◆ TASK REQUIREMENTS:
What is needed is an exact copy of the lines in the listing below, from the one with "index mcp: (829, 885)" up to and including the one with "pinky tip: (803, 944)", with no other lines.

MATERIAL FOR THE TASK section start

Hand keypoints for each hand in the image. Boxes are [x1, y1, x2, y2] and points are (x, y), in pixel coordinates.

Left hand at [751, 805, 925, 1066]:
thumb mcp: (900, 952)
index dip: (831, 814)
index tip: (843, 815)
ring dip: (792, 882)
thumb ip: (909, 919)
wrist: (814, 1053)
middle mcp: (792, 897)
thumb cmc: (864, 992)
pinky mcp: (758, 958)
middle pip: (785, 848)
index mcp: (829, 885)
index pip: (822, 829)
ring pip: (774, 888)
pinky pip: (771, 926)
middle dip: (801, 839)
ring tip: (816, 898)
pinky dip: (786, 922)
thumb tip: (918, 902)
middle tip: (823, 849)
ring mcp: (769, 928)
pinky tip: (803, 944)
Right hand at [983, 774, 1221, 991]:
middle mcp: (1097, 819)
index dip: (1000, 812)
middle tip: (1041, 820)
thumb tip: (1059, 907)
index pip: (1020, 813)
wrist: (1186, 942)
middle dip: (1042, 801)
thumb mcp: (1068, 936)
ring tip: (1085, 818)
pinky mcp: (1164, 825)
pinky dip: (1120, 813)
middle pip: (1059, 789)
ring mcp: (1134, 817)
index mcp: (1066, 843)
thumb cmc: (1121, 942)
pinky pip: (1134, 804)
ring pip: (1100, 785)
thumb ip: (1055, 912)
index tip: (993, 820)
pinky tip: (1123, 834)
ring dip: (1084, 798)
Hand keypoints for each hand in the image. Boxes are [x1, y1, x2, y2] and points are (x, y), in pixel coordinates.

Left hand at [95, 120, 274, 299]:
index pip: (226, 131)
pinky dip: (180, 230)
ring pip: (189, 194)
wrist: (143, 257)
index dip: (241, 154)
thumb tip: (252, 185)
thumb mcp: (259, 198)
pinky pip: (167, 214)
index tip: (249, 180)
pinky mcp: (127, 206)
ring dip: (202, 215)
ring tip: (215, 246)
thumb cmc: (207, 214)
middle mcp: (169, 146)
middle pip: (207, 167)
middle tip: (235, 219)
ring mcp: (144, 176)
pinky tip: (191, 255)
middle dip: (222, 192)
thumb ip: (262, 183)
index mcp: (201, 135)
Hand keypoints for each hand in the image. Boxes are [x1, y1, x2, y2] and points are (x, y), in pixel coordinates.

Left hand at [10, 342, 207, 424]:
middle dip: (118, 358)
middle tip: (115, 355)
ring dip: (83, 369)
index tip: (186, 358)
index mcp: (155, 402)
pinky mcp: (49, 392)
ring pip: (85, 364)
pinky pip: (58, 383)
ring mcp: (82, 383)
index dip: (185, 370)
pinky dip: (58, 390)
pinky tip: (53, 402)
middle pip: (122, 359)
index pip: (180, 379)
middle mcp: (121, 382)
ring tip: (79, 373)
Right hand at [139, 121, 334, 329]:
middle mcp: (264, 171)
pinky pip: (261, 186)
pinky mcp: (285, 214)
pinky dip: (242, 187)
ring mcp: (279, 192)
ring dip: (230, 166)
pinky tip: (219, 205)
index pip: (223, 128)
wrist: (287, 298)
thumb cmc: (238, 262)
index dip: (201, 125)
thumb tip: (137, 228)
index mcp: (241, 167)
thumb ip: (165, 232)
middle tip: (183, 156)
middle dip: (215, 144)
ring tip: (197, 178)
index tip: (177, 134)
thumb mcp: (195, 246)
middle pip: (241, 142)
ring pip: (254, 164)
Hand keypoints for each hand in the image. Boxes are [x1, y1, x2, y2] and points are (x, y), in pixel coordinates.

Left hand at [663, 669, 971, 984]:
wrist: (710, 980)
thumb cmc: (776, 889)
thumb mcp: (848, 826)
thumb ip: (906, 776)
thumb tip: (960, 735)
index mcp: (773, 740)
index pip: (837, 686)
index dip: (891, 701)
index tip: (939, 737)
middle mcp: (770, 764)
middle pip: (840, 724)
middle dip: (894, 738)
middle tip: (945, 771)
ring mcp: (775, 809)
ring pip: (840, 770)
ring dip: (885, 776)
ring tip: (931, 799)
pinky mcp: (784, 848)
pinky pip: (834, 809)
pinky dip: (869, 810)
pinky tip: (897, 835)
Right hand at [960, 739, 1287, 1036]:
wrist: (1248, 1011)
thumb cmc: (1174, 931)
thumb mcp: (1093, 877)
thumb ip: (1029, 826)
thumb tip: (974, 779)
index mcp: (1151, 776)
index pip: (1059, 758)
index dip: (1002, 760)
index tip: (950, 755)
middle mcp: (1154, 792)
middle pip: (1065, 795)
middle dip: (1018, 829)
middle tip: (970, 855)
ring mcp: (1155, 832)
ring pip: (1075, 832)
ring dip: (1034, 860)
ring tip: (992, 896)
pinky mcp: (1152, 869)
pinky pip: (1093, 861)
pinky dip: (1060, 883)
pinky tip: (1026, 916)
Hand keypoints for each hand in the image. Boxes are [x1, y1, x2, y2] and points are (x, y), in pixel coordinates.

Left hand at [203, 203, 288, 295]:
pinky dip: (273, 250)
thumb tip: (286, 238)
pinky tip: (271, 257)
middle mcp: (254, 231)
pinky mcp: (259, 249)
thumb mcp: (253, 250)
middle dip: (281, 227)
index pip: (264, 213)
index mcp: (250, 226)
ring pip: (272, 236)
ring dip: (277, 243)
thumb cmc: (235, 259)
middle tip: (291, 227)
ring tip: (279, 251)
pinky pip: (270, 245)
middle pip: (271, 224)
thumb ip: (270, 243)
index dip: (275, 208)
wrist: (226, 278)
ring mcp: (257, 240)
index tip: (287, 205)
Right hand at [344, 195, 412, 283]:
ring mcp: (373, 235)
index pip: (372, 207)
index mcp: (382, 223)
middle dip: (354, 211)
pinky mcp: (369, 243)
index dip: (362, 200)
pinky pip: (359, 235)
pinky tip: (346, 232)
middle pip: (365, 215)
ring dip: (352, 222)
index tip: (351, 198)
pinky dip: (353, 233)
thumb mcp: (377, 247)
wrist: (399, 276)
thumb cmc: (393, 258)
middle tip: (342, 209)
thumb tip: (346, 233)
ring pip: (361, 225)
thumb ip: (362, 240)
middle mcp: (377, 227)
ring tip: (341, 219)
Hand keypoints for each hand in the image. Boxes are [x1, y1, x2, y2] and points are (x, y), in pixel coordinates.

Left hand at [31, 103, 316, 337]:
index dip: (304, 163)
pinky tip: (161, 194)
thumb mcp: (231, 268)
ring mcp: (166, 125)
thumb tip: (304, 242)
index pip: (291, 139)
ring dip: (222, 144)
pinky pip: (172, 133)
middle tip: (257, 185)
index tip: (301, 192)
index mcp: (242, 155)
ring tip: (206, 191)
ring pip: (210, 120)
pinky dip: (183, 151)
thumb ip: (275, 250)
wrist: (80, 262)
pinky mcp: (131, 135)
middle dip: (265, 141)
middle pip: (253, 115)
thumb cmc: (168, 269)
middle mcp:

MATERIAL FOR THE TASK section end

◆ EXPECTED OUTPUT:
index mcp: (829, 885)
index pip: (822, 829)
ring pip: (774, 888)
pinky pip: (771, 926)
middle dip: (801, 839)
ring tip: (816, 898)
pinky dip: (786, 922)
thumb tip: (918, 902)
middle tip: (823, 849)
ring mcp: (769, 928)
pinky tip: (803, 944)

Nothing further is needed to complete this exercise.